Савельев склонился над картой и начал продумывать план третьего удара. Где-то поменял направление стрелок, где-то добавил их. Вскоре отодвинул свиток. Сколь ни работай здесь, а все окончательно прояснится только на месте. Незаметно он задремал за столом.
От дремы оторвал Горбун, державший в руках большую чашу:
— Дозволь войти, князь?
— А ты разве еще не вошел?
— Ну, для порядку след спросить разрешения.
— Чего тебе? Что за чаша?
Горбун улыбнулся во все свое добродушное лицо:
— Чаша-то обычная, а вот внутри… щас объясню.
— Присаживайся, объясняй, что ж с тобой поделать, — потянувшись проговорил Савельев.
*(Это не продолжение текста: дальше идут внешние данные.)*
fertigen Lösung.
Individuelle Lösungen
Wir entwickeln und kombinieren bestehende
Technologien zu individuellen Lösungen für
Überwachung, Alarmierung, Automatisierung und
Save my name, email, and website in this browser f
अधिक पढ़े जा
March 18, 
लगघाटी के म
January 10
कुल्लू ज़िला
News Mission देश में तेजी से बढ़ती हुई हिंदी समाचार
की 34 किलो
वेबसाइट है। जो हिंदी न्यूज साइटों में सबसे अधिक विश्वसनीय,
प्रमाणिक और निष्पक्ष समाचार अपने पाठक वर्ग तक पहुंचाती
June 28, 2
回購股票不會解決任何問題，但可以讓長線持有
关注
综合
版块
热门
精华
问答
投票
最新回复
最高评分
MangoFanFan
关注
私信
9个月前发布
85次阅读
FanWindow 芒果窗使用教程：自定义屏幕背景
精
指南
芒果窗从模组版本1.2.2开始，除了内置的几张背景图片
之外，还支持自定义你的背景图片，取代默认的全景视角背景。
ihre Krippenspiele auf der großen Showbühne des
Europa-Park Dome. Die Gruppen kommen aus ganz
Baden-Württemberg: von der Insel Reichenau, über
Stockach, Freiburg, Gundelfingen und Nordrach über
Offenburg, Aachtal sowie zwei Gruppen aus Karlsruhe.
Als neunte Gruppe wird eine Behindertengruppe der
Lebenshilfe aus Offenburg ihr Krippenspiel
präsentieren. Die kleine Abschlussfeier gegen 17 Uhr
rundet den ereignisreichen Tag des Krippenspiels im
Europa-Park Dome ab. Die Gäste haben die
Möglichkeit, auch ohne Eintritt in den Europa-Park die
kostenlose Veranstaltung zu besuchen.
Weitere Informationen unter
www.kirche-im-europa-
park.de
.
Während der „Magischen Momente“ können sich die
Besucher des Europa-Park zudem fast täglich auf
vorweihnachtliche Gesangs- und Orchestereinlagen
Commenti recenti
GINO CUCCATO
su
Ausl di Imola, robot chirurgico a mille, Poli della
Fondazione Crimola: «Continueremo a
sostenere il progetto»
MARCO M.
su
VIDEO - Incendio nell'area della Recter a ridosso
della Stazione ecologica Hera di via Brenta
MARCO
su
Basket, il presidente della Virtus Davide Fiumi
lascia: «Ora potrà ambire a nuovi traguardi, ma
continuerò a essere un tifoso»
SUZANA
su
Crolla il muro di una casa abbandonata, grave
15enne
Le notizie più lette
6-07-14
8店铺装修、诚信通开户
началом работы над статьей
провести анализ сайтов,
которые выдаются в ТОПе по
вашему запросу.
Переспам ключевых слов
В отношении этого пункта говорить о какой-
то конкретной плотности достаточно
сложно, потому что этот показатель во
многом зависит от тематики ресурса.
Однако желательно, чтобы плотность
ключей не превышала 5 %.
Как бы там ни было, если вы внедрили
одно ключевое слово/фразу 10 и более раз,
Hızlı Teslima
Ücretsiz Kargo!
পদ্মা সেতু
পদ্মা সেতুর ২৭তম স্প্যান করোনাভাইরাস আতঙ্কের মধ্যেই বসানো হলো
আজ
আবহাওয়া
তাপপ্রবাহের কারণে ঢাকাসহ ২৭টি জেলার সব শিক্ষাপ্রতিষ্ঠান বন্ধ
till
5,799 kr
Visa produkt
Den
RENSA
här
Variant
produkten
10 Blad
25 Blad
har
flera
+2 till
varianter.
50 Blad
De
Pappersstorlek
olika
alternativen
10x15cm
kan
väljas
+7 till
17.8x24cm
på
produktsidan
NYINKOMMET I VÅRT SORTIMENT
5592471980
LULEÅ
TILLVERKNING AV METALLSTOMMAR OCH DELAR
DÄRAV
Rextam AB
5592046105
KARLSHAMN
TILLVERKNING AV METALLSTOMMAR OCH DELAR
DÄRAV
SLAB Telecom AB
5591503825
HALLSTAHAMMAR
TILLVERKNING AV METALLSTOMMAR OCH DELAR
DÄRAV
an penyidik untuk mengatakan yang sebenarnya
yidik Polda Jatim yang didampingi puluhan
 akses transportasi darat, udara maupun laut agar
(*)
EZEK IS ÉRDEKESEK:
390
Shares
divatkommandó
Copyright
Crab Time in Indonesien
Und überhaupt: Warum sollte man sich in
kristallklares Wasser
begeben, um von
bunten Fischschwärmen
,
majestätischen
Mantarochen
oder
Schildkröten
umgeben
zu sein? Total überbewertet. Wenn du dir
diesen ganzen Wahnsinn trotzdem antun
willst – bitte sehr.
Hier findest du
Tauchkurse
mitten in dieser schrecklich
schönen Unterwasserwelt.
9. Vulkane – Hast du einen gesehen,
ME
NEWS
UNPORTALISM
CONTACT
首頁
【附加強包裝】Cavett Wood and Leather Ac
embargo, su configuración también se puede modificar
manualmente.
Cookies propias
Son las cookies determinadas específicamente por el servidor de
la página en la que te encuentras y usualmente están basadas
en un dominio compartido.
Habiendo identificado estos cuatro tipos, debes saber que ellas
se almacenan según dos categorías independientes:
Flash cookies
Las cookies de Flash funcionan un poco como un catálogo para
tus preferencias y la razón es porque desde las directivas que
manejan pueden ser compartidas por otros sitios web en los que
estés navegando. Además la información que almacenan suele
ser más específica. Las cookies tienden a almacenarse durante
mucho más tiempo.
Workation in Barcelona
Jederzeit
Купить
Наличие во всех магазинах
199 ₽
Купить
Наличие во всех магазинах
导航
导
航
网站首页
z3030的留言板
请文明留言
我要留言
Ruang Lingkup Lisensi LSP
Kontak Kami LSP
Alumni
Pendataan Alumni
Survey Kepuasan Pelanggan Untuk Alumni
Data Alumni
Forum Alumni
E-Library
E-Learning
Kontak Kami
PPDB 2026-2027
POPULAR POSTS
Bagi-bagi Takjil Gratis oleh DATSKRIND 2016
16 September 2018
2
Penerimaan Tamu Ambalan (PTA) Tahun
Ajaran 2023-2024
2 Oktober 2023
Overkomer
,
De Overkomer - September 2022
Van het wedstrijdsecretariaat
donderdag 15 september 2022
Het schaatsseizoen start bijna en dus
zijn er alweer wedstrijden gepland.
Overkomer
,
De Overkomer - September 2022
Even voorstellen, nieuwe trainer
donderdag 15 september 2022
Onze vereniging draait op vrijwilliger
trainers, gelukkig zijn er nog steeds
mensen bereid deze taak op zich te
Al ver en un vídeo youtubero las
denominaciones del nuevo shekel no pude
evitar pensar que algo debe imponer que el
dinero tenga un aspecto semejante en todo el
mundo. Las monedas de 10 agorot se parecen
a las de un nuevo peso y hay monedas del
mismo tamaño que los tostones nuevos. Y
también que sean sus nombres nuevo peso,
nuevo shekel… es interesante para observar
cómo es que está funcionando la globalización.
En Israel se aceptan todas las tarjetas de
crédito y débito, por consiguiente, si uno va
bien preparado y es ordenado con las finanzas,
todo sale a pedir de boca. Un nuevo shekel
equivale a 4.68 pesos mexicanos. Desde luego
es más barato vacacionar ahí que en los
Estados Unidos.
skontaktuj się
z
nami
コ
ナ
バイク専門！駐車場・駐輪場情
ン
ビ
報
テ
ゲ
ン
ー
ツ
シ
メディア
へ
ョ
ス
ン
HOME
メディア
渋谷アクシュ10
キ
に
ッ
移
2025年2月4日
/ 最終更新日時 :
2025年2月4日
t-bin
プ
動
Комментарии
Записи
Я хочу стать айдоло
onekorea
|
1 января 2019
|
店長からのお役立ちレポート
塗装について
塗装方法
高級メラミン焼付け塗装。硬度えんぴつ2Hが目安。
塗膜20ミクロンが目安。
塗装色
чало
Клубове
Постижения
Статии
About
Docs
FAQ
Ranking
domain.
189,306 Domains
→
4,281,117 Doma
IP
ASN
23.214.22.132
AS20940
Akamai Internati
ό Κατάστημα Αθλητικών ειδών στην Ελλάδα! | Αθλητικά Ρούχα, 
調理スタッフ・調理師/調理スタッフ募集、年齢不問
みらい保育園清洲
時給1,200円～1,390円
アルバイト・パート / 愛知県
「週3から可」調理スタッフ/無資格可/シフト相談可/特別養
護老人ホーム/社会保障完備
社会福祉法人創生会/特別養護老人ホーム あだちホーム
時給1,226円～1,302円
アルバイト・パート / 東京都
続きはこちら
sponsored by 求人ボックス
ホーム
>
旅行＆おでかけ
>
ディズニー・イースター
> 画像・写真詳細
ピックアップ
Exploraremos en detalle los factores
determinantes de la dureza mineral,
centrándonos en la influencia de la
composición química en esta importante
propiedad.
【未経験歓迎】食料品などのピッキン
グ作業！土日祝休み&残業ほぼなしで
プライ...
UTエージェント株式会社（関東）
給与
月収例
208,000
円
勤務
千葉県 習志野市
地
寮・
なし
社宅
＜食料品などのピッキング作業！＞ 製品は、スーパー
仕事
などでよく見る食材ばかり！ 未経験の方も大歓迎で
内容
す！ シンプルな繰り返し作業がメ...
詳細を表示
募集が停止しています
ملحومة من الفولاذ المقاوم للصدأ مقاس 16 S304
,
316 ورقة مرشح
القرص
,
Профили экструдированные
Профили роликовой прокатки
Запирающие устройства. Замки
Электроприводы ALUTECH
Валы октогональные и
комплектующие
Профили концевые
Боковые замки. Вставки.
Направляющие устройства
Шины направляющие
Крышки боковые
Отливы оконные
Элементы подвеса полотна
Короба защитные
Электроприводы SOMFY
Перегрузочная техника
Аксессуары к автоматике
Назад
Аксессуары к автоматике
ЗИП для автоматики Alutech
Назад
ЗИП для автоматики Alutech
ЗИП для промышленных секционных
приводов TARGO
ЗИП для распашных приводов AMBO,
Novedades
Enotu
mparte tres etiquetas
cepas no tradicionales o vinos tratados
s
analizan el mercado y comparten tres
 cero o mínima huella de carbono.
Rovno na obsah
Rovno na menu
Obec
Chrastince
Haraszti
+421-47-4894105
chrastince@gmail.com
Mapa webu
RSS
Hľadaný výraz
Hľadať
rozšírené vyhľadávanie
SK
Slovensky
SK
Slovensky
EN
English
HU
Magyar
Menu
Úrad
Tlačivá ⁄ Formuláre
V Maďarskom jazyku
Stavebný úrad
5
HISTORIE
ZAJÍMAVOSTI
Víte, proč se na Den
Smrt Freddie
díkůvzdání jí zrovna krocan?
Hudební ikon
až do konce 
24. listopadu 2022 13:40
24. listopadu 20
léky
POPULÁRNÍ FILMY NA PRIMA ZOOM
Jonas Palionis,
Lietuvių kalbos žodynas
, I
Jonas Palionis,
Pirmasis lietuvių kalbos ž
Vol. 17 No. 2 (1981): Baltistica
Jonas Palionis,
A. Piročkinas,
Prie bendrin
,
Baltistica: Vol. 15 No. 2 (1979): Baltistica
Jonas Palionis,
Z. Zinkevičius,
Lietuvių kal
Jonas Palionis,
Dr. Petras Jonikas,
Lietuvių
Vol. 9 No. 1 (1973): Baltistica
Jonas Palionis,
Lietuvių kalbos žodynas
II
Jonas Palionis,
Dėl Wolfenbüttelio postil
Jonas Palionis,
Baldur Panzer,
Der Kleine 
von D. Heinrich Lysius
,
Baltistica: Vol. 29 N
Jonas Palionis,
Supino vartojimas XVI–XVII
Горбун сел, снял тряпицу с чаши:
— Это снадобье, воевода, для того, чтобы долго не спать. Выпьешь его, и дня два не спишь, правда, потом свалит, но это потом. А еще Лидуха сделала зелье такое тягучее, как мокрая, размятая глина. Приложишь к ране, замотаешь тряпкой, и все дела. А еще…
— И когда она только все успевает? И трапезу для ратников приготовить, а это не на мужа да двух-трех детей, это, почитай, на два десятка здоровых мужиков, и снадобья всякие готовить?
— Вот такая она у меня, — гордо поднял голову Горбун. — Мастерица на все руки. За что ни возьмется, все горит.
— У тебя, говоришь?
— Да, князь. Твердо порешил, вернемся на Москву, женюсь.
— Ну, ну, поглядим. Ладно, что приготовила — молодец, ты держи ее здесь при себе, не дай бог, конечно, но может понадобиться и как лекарь…
— Угу, всегда при мне будет.
— Да, Осип, но сегодня тебе к Лидухе ходу нет.
— Пошто, князь? — удивился Горбун.
— По то, что пойдем басурман бить.
— Это дело. На это я завсегда готов, — повел плечами ратник.
— Ведаю, и предупреди о том зазнобу свою.
— Мужику не след отчитываться пред бабой.
— Не хватало еще, чтобы она тебя по всему селению разыскивала.
— Ладно. Предупрежу, — вздохнул Горбун.
— Забирай чашу, вони от нее, как от болота, и ступай к Гордею, он скажет, чем след заняться.
— А чего говорить? Я и сам знаю. Мой шестопер под нарами с доспехами. Только наказ поступит, я уже в строю буду.
— Ступай, Осип!
— Слушаюсь!
Горбун забрал чашу и ушел.
Савельев прилег на нары, но задремать более не смог. Так и лежал до тех пор, пока солнце не склонилось к закату, и Влас объявил, что дружина собралась на вечернюю молитву и трапезу.
Помолившись, ратники разобрали чаши с похлебкой. Ели, хвалили стряпуху, а та и рада. И Горбун смотрел на всех свысока, мол, вот какая у меня невеста.
После трапезы подошли два десятка казаков во главе с Малюгой. Сотник с десятниками прошел в помещение воеводы. Ратники обустроили на время казаков. После начали сами одеваться в доспехи, брать оружие. Возчики подвели коней.
В помещении Малюга первым делом познакомил Савельева с десятниками:
— Это голова четвертого десятка Иван Сивоха, а это — десятник лучников Фома Бузлук. Ну а это, — указал он на Савельева, — воевода особой царской дружины, ближний к государю человек, князь Савельев Дмитрий Владимирович.
Десятники чинно поклонились, сняв шапки.
— Можно и без того, у нас все просто, как и у вас, — улыбнулся князь. — Только без вольности, но и без ненужных формальностей. Садитесь на лавку у стола, други.
Казакам польстило, что сам воевода царской дружины, знакомый лично с Иваном Васильевичем, принял их без всякого высокомерия, как равных, да еще другами назвал.
Они присели, обратив взоры на воеводу.